**GIVEN EXERCISE 1**
Answer these questions about the profile of Pashupati Dhakal:
(a) What is Dhakal holding in the caption near the top?
(b) For how many years has Dhakal walked the halls at Jefferson Lab?
(c) What is the "it" that Dhakal refers to?
#### PASSAGE TO READ
Pashupati Dhakal, Accelerator Operations

Pashupati Dhakal holding part of a cryomodule

“Not every day is the same day. Working in research and development, it’s not a one person job,” says Dhakal. “We prepare for the experiment; do the experiment; analyze those data. If it makes sense, we go further. If it doesn’t make sense, try something different. I cannot do it by myself.”

Finding his home in Physics

 

For seven years, Pashupati Dhakal has walked the same halls at Jefferson Lab, yet he can’t help but smile with pride as he opens doors revealing the exciting cutting-edge technology, describing the science happening in and around it.

“We have made a lot of progress,” Dhakal said. “Now we’re trying to make it even better. Nothing is perfect, but we’re trying to get closer to the perfectness.”

The “it” Dhakal refers to is superconducting radio frequency cavities and the fundamental understanding of the performance limitations. His excitement, as well as the excitement of his colleagues, is palpable.
########
#### EXERCISE MATERIALS
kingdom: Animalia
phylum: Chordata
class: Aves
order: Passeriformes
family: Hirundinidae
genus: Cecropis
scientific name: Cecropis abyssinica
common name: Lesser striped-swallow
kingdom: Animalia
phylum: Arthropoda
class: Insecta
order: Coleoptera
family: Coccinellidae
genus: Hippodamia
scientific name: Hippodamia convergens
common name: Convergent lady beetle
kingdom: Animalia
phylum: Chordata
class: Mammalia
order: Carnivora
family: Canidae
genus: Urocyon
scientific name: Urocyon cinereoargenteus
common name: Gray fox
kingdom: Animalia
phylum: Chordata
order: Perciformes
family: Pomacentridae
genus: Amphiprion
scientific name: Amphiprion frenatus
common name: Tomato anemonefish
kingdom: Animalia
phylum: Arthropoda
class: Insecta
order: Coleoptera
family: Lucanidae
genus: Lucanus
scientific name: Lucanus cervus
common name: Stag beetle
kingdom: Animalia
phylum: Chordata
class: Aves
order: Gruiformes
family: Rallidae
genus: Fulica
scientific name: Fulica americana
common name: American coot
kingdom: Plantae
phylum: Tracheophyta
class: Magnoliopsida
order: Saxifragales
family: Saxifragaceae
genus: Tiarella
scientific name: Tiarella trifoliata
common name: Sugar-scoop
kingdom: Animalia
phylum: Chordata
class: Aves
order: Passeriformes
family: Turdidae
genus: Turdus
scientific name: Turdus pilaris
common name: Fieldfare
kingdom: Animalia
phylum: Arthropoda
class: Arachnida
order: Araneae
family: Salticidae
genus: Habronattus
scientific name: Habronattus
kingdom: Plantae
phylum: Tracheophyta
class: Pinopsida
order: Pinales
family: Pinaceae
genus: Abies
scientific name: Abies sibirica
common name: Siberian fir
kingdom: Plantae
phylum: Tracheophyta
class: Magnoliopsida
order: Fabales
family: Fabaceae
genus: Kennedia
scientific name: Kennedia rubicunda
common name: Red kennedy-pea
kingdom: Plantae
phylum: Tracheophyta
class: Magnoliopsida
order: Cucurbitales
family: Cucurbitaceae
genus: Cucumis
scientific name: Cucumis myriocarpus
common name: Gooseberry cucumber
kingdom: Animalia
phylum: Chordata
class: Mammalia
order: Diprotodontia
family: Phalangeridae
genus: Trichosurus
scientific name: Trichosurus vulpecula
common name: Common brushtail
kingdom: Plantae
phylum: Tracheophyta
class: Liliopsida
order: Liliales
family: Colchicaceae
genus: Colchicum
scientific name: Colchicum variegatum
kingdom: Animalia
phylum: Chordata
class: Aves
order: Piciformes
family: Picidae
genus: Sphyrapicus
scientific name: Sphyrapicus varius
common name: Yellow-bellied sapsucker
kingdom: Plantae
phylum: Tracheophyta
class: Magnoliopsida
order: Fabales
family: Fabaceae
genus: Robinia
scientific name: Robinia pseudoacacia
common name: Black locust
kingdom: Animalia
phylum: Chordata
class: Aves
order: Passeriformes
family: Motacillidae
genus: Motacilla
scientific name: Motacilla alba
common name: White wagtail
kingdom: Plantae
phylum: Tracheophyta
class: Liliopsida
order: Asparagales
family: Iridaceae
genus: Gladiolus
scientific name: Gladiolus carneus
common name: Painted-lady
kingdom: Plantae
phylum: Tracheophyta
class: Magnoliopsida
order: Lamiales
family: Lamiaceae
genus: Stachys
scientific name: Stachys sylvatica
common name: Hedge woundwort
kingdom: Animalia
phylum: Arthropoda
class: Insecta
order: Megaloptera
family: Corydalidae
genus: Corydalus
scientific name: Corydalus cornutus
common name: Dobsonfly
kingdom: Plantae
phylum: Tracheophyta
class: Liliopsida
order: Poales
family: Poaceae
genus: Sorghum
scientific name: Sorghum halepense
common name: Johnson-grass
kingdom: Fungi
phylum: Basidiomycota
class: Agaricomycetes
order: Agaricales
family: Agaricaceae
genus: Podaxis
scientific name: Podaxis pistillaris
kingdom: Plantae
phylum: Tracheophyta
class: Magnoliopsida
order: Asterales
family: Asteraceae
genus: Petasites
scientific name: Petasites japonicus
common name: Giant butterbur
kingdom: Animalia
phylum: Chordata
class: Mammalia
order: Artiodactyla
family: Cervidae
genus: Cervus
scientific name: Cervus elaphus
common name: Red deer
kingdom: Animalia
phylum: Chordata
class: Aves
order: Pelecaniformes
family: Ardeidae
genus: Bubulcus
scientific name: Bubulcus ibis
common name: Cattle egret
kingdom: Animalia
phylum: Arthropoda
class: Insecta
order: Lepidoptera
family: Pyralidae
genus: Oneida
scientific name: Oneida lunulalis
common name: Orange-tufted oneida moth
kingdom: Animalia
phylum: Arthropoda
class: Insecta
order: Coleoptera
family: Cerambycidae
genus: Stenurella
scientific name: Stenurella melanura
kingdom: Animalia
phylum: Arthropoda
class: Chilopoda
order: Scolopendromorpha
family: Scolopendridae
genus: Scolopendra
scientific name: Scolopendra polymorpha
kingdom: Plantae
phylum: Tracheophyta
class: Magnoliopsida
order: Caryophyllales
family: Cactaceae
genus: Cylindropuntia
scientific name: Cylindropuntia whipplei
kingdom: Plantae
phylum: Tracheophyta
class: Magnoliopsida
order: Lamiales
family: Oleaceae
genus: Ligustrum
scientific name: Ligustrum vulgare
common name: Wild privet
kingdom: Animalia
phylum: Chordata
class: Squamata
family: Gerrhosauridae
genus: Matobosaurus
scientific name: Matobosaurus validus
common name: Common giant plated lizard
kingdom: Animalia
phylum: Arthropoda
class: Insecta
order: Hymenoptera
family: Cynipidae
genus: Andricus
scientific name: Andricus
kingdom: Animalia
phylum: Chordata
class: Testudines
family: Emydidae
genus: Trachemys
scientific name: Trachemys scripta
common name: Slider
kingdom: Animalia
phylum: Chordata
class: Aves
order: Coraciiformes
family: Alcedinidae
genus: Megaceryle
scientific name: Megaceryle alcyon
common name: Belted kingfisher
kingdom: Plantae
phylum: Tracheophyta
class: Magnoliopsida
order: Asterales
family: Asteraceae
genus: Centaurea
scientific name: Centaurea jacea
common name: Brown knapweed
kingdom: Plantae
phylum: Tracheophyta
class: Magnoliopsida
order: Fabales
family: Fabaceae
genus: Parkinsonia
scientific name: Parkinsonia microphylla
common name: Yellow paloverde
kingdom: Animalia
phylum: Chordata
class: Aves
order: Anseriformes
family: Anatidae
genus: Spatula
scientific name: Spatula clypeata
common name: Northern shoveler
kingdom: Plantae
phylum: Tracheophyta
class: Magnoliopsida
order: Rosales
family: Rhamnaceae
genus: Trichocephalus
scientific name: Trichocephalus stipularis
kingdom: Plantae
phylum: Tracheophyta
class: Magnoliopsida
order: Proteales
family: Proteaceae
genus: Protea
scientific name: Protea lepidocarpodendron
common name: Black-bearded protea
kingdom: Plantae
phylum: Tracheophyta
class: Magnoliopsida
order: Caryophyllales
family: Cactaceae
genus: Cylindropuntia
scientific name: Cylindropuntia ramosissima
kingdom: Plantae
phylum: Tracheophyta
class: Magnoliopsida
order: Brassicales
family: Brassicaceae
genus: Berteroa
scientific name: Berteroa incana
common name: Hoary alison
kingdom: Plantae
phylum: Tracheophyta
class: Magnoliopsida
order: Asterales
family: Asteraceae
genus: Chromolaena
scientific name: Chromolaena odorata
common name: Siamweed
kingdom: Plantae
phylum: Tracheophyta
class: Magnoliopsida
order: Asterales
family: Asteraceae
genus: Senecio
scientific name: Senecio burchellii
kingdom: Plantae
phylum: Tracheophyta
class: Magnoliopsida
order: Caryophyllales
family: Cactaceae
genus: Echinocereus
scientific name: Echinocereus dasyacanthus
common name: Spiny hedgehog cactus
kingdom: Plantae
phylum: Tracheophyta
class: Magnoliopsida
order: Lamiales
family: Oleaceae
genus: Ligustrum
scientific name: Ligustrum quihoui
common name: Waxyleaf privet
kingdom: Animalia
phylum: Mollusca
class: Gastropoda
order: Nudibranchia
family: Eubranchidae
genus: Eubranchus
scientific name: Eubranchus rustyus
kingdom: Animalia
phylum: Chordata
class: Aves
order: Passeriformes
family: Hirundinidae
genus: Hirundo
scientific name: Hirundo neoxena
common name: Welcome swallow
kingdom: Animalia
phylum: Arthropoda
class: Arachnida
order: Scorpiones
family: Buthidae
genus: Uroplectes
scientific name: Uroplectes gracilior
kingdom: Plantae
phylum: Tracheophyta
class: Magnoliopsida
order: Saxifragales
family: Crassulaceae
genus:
########
**GIVEN EXERCISE 2**
Turn the lines of the rows into a Markdown table with the columns Number and Line, starting at the first line of the rows and stopping after the line that contains "family: Pomacentridae". Give each line its number and leave out blank lines.

**TASK SOLUTION 1**
(a) Part of a cryomodule.
(b) Seven years.
(c) Superconducting radio frequency cavities and the fundamental understanding of the performance limitations.

**TASK SOLUTION 2**
| Number | Line |
|---|---|
| 1 | kingdom: Animalia |
| 2 | phylum: Chordata |
| 3 | class: Aves |
| 4 | order: Passeriformes |
| 5 | family: Hirundinidae |
| 6 | genus: Cecropis |
| 7 | scientific name: Cecropis abyssinica |
| 8 | common name: Lesser striped-swallow |
| 9 | kingdom: Animalia |
| 10 | phylum: Arthropoda |
| 11 | class: Insecta |
| 12 | order: Coleoptera |
| 13 | family: Coccinellidae |
| 14 | genus: Hippodamia |
| 15 | scientific name: Hippodamia convergens |
| 16 | common name: Convergent lady beetle |
| 17 | kingdom: Animalia |
| 18 | phylum: Chordata |
| 19 | class: Mammalia |
| 20 | order: Carnivora |
| 21 | family: Canidae |
| 22 | genus: Urocyon |
| 23 | scientific name: Urocyon cinereoargenteus |
| 24 | common name: Gray fox |
| 25 | kingdom: Animalia |
| 26 | phylum: Chordata |
| 27 | order: Perciformes |
| 28 | family: Pomacentridae |